When it comes to OPEC production cuts, “We tend to cheat,” said former Saudi Arabia Oil Minister Ali al-Naimi after the group reached an agreement to curb output late last year.
But the extent of that cheating won’t be too bad this time around, reckons Goldman Sachs Group Inc.’s Damien Courvalin. The analyst sees OPEC and non-OPEC nations enacting a full 84 percent of their agreed-upon cuts, citing the incentive among lower-cost producers to “fast-forward the normalization in inventories.”Such a move would effectively alter the shape of the oil futures curve, ensuring that competing shale producers will be less likely to lock in 2018 production as longer-dated contracts cheapen relative to near-dated ones, helping to reduce the global glut in crude. The dramatic change in the shape of the Brent futures curve over the past five weeks may be an early sign that the tactic is poised to bear fruit.
While the curve was in a state of contango before the November 2016 agreement — meaning near-dated oil delivery contracts were less pricey than longer-dated contracts — part of the curve has now shifted into the opposing state of backwardation, meaning a contract expiring in December 2018 is now trading at lower price than contracts expiring in September 2017, for instance.
This dynamic can make locking in next year’s production a less attractive prospect for higher-cost shale drillers, Courvalin explains, and will expedite the market’s return to balance and foster a “meaningful” drawdown in previously built-up stockpiles of crude. There are also ancillary benefits to consider for major producers that may be planning on selling a stake in their state-run oil companies, which the analyst alludes to.
The “normalization of inventories is key to low-cost producers,” he writes in a Jan. 4 note to clients, as “it generates backwardation, which removes hedging gains from high-cost producers and helps low-cost producers grow market share,” he said. It also “reduces oil price volatility, which increases the valuation of the debt and equity they are issuing.”
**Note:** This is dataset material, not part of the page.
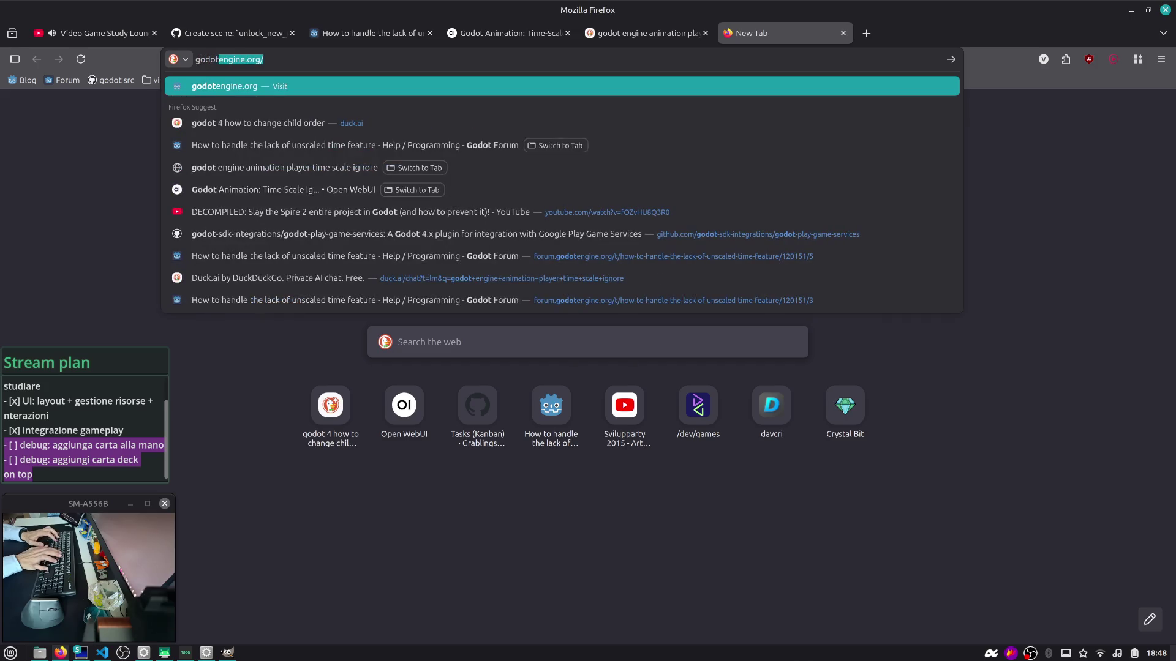
key(ctrl+a)
text(docs )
Of course, the swiftness of the response of U.S. shale companies, which expanded output in October by the most since April 2014, could throw a wrench in the analyst’s estimates.
Courvalin forecasts that Brent prices peak at $59 per barrel in 2017 amid these inventory draws, but warns that investment in new projects will pick up steam as crude stabilizes between $55 and $60 per barrel, effectively capping the upside for front-month prices.
As such, he expects better returns from futures than the spot price, as the current structure of the curve provides opportunities for positive carry.